Aug. 8-9; 20900 Oakwood Blvd., Dearborn.; 313-982-6001; thehenryford.org
$25 - Ragtime Street Fair
Celebrating music from a forgotten age, Greenfield Village's Ragtime Street Fair will be one swinging weekend. From July 11-12, the streets of Greenfield Village will be bursting with ragtime tunes, featuring dance lessons, a cake walk, and live performances from some of today's most well-known ragtime musicians. And if all that dancing gets your stomach grumbling, you can snack on some fresh buttered popcorn, hot fried dough slathered in ice cream, or any of the other sweet treats this event will have to offer. The event is free with museum admission ($25 for adults, $18.75 for children, and $22.50 for seniors).
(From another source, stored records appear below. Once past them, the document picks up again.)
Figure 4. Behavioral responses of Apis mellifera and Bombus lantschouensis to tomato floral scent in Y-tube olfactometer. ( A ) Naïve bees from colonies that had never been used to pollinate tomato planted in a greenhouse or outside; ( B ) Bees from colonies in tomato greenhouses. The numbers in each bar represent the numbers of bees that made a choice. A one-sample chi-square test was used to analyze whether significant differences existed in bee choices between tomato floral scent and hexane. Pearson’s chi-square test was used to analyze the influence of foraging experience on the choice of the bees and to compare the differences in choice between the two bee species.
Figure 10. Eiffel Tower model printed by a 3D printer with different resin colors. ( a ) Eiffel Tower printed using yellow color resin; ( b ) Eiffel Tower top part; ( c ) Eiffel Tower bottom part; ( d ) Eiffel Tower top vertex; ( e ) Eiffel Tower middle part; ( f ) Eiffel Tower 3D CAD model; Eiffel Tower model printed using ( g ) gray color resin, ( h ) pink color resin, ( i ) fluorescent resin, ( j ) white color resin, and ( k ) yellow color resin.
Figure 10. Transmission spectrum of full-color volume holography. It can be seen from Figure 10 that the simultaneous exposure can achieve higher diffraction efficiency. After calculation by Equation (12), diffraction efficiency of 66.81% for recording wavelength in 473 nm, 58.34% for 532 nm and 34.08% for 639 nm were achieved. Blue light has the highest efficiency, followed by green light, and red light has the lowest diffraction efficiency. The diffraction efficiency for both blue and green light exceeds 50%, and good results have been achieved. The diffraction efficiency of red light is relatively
20900 Oakwood Blvd., Dearborn.; 313-982-6001; thehenryford.org
$35 - Seveneves by Neal Stephenson
Stephenson's latest doorstopper is deeply flawed, and overly long by hundreds of pages, but somehow still well worth the slog. The No. 1 New York Times best-selling author of Anathem, Reamde, and Cryptonomicon is far better at describing drawn-out technical processes over dozens of pages than he is in creating personal story lines you might actually care about. Each character feels like a placeholder for something more fleshed-out, which is weird because that wasn't the case in Snow Crash or Diamond Age. And at first the book, which details a catastrophic event with the moon that soon impacts the Earth in such away that people have to go and live up in space, seems like the world's longest work of Space: 1999 fan fiction. But in the last fifth or so of the book, the work finally blossoms.
880 pages, William Morrow
$120 - The Complete Eightball 1-18 by Dan Clowes
Two books housed in a nice slipcase collect every issue of Chicago-based comic artist Clowes' strange Eightball comic. Each issue was populated with desperate characters, grand caricatures, genre gags, and shaggy dog tales. If you know Clowes from his screenplay for the film Ghost World (the origins of which appear here) then you really owe it to yourself to check this out. As with the anthology comic Weirdo, the letter section in Eightball, hand drawn by Clowes, became its own island of misfit toys. The facsimile style reproduction, then, really works in showing Clowes' development from an overgrown adolescent to a stunted adult.